India Says Leader of Pro-IS Group Killed in Kashmir Firefight

Amin Masoodi
2018.06.22
Srinagar, India
180622-IN-kashmir-620.jpg Protesters throw stones and bricks at Indian security forces during a protest rally near Srinagar in the Indian-controlled Kashmir, June 22, 2018.
AP

Six people, including the head of a pro-Islamic State group and three suspected militants, were killed Friday during a gun battle in the disputed Himalayan region of Kashmir, police said.

The firefight took place two days after India’s central government took direct control of Indian Kashmir by placing it under so-called governor’s rule.

S.P. Vaid, director general of police, said the clash erupted after militants who had taken shelter in a house fired at security forces in Anantnag district’s Nowshera village, about 55 km (34 miles) from Srinagar, Kashmir’s main city.

The home owner was killed and his wife was injured, Vaid said, adding that a policeman also died in the gun battle.

Vaid identified the slain militant leader as Dawood Ahmad Sofi, 32.

“He was behind a series of terror attacks on security forces,” Vaid said, alleging that the other three slain militants were also involved in recent terror strikes.

He did not elaborate.

“Their killing is a major setback to militant groups hell-bent on disrupting peace in the region,” he told BenarNews.

The gunfight prompted rallies in the district, where about two dozen protesters were injured after stone-throwing demonstrators clashed with police, officials said.

Authorities said they temporarily shut down internet services in the region “to help maintain order” and to make it difficult for demonstrators to organize more protests.

Police injured

About a dozen police officers were injured Friday after suspected militants hurled a grenade at a contingent on patrol in Pulwama district, about 39 km (24 miles) northwest of Anantnag, police said. A local news agency said Hizbul Mujahideen, the largest separatist group fighting against Indian rule in the region, claimed responsibility for the attack.
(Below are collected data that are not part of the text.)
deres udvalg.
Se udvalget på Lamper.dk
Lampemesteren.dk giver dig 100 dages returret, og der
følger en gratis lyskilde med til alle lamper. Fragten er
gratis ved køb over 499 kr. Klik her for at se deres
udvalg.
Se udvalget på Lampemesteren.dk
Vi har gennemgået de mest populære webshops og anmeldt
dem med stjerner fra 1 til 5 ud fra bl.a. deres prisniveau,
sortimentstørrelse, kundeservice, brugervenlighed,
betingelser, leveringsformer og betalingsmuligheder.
India and its arch rival Pakistan became separate countries after British rule in the subcontinent ended in 1947. Both nuclear-armed nations claim Kashmir in its entirety and have fought wars over it.

India, which has deployed about 500,000 soldiers in the territory it controls, accuses Pakistan of arming and training Kashmiri rebel groups, but Pakistan denies the charges.

A de facto border called Line of Control (LoC) divides Kashmir, where an outbreak of insurgency on the Indian side – known as Jammu and Kashmir state – has claimed more than 70,000 lives since the late 1980s. A majority of the fatalities have been civilians.

Last month, the two nations said they had reached a rare ceasefire after months of lobbing artillery shells across the heavily fortified LoC, but the Indian government suspended that truce last week following a surge of violence.

In its first-ever report on the state of human rights in Kashmir, the United Nations on June 14 slammed the two countries for alleged abuses in areas they rule and called for a major investigation into such violations.

India’s central government took direct control of Indian Kashmir on Wednesday, a day after the Hindu nationalist Bharatiya Janata Party (BJP) pulled out of a state coalition ruling the region.

Indian President Ram Nath Kovind approved a request sought by Jammu and Kashmir state Gov. Narinder Nath Vohra to place Indian Kashmir under governor’s rule – or direct control by the central government based in New Delhi – for six months, officials said.

This marked the fourth time in a decade that New Delhi has placed Muslim-majority Jammu and Kashmir under governor’s rule, in which the state assembly is suspended or dissolved.